# Assignment — Tasks 1.1, 1.2 and 2.1 (Inline, CSV-only)

Este notebook contém:
- **Task 1.1**: preparação de dados, verificação de 258 vs 257, anomalias e colisões, trajetórias (plots inline);
- **Task 1.2**: baseline `StandardScaler → LinearRegression`, RMSE (train/val/test), y–ŷ (inline), submissão `baseline-model.csv`;
- **Task 2.1**: função `validate_poly_regression(...)`, testes por grau (1–14), `LinearRegression` e `RidgeCV`, gráfico RMSE vs grau + nº de features, 10 execuções e histograma do grau ótimo.

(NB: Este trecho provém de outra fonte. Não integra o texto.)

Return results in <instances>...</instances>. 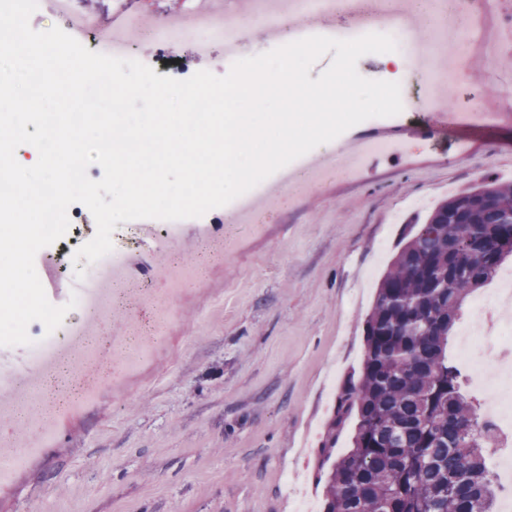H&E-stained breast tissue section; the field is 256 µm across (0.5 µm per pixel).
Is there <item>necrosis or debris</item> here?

**Nota:** Os gráficos são mostrados **inline** (não se guardam imagens). Apenas são guardados **CSVs** de submissão.


In [None]:
# Imports & config
import numpy as np
import pandas as pd
import matplotlib.pyplot as plt

from sklearn.model_selection import train_test_split
from sklearn.pipeline import Pipeline
from sklearn.preprocessing import StandardScaler, PolynomialFeatures
from sklearn.linear_model import LinearRegression, RidgeCV
from sklearn.metrics import mean_squared_error

%matplotlib inline

# Config
SEED = 123
TRAIN_PATH = '../data/X_train.csv'
TEST_PATH  = '../data/X_test.csv'

SPLIT_TRAIN = 0.70
SPLIT_VAL   = 0.15
SPLIT_TEST  = 0.15
assert abs(SPLIT_TRAIN + SPLIT_VAL + SPLIT_TEST - 1.0) < 1e-9

## Task 1.1 — Data Preparation & Validation (Inline Plots, CSV-only)

In [None]:
# Load data
train = pd.read_csv(TRAIN_PATH)
test  = pd.read_csv(TEST_PATH)

print('Train shape:', train.shape, '| Test shape:', test.shape)
display(train.head())

# Unique time steps
unique_t = np.sort(train['t'].unique())
STEPS_PER_TRAJ = len(unique_t)
print('Unique time steps (t):', STEPS_PER_TRAJ, '| t[0]=', unique_t[0], '| t[-1]=', unique_t[-1])

# Trajectory/step indices
train = train.reset_index(drop=True)
train['traj_idx'] = train.index // STEPS_PER_TRAJ
train['step_idx'] = train.index % STEPS_PER_TRAJ

# Count per trajectory
per_traj_counts = train.groupby('traj_idx').size()
display(per_traj_counts.describe())

# Check 258 lines per trajectory
expected_lines = 258
n_traj = per_traj_counts.shape[0]
n_exact_258 = int((per_traj_counts == expected_lines).sum())
print(f'Trajetórias com exatamente {expected_lines} linhas: {n_exact_258}/{n_traj}')
if STEPS_PER_TRAJ != expected_lines:
    print('NOTA: Este dataset tem', STEPS_PER_TRAJ, 'instantes únicos de t, não 258. '
          'Documenta nos slides. O código lida com ambos.')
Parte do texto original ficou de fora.